In Helsinki Faltin got to be a versatile musician and a builder of the institutional Finnish music life during the last three decades of the 19th century. One of his main activities was the post of music teacher of the University of Helsinki in 1870−1896. Through this post he was among other things conducting the Academic Singing Society and the Academic Orchestra, not only in academic festivities, but also in national and imperial occasions – Finland’s position as the Grand Duchy of the Russian Empire made Faltin’s post also politically significant. Another outer musical matter influencing greatly on his musical activity was the linguistic dissonance between the Finnish and Swedish speaking people in Finland increasing towards the end of the century.

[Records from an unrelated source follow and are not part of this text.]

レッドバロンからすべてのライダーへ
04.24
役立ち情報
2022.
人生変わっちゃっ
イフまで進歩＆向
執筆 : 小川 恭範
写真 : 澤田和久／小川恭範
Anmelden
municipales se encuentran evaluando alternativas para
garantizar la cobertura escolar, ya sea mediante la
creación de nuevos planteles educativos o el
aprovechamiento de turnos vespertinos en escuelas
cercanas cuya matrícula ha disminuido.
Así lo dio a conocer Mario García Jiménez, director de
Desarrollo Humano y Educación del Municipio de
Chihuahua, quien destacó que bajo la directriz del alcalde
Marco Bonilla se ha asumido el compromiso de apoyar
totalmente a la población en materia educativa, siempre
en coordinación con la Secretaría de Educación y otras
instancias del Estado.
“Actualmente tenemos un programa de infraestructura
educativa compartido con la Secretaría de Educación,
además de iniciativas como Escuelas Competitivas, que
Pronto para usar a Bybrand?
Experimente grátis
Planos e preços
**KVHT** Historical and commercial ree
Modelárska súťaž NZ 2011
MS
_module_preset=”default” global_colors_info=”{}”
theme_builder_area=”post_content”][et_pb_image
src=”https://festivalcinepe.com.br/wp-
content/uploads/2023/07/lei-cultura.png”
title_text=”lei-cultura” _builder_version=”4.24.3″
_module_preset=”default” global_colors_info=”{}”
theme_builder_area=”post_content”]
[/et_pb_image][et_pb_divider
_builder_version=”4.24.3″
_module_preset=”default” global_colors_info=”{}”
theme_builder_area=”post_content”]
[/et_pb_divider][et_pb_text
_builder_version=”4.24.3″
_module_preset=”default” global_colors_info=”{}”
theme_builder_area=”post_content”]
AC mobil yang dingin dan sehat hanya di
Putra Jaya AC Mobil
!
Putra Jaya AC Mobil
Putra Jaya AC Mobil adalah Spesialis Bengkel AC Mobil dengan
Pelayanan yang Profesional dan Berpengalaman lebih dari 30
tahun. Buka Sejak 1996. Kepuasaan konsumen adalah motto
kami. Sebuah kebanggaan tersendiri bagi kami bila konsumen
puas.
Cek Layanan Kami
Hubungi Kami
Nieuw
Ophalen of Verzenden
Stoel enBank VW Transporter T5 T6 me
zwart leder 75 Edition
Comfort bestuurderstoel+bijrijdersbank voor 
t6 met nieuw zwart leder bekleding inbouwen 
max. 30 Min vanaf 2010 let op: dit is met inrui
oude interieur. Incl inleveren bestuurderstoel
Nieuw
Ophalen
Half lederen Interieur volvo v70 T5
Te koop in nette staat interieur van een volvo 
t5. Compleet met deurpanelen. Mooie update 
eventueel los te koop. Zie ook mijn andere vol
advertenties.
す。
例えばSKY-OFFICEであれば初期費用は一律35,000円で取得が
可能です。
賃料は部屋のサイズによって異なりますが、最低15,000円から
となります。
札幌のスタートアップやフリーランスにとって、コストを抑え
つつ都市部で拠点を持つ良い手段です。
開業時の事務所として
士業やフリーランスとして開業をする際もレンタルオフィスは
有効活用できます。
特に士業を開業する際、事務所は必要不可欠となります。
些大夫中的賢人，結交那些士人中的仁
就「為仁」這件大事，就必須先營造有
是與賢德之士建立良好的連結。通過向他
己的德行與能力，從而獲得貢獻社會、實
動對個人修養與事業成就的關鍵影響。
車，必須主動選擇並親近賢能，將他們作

Previous study has not systematically introduced Faltin’s many-sided agency as music teacher and its significance to the development of the Finnish art music culture. This article illuminates as well Faltin’s activity as music teacher as his penchant for creating permanent structures to promote musical context. A closer look focuses on Faltin’s role as nurturer of the first generation of musicians born in Finland and supporter of their musical professional identity, such as Martin Wegelius, Robert Kajanus, Jean Sibelius and Ilmari Krohn. Additionally the article examines the influence of Faltin’s extraordinarily large international contacts on creating the structure and the models of Finnish musical institutes, such as music schools, orchestras, choirs and opera houses. Methodologically, the article combines the research tradition of musicology and cultural history.